→ Exercise requirements: The lines to copy are those in the records below that hold the word "significant".

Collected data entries

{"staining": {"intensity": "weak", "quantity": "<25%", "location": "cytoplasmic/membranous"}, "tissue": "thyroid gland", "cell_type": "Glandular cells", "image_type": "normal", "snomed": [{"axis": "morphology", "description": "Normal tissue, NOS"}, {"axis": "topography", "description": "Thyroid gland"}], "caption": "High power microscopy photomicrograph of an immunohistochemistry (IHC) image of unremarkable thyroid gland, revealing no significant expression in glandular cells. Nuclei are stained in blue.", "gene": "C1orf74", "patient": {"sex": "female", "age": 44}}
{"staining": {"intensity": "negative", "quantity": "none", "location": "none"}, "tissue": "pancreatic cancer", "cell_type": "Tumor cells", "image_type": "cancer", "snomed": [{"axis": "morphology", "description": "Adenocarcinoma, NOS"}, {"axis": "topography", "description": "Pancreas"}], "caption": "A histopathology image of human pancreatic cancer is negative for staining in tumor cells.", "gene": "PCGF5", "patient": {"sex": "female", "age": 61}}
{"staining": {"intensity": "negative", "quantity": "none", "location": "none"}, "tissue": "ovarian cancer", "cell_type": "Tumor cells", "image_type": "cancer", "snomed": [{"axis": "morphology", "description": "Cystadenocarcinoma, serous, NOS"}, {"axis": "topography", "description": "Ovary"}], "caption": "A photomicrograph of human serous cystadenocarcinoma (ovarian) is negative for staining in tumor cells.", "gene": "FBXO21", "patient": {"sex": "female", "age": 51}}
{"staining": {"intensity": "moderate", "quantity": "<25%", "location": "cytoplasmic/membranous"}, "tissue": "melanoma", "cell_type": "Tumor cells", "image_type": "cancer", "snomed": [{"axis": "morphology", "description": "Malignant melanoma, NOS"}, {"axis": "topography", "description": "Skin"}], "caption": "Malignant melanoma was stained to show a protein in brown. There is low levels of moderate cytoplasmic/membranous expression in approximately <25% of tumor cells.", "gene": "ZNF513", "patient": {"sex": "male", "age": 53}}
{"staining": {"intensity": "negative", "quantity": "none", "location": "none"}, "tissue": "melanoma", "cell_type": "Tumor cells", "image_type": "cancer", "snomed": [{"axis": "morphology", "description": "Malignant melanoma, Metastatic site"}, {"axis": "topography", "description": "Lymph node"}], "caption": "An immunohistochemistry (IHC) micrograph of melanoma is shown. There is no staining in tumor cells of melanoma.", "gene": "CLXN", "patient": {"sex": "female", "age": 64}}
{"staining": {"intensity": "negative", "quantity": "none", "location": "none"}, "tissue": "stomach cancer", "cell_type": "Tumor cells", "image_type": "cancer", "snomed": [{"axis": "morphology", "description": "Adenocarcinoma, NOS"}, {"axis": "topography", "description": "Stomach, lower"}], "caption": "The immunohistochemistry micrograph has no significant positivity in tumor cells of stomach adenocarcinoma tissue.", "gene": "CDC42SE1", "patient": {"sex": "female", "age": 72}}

→ Answer section:
{"staining": {"intensity": "weak", "quantity": "<25%", "location": "cytoplasmic/membranous"}, "tissue": "thyroid gland", "cell_type": "Glandular cells", "image_type": "normal", "snomed": [{"axis": "morphology", "description": "Normal tissue, NOS"}, {"axis": "topography", "description": "Thyroid gland"}], "caption": "High power microscopy photomicrograph of an immunohistochemistry (IHC) image of unremarkable thyroid gland, revealing no significant expression in glandular cells. Nuclei are stained in blue.", "gene": "C1orf74", "patient": {"sex": "female", "age": 44}}
{"staining": {"intensity": "negative", "quantity": "none", "location": "none"}, "tissue": "stomach cancer", "cell_type": "Tumor cells", "image_type": "cancer", "snomed": [{"axis": "morphology", "description": "Adenocarcinoma, NOS"}, {"axis": "topography", "description": "Stomach, lower"}], "caption": "The immunohistochemistry micrograph has no significant positivity in tumor cells of stomach adenocarcinoma tissue.", "gene": "CDC42SE1", "patient": {"sex": "female", "age": 72}}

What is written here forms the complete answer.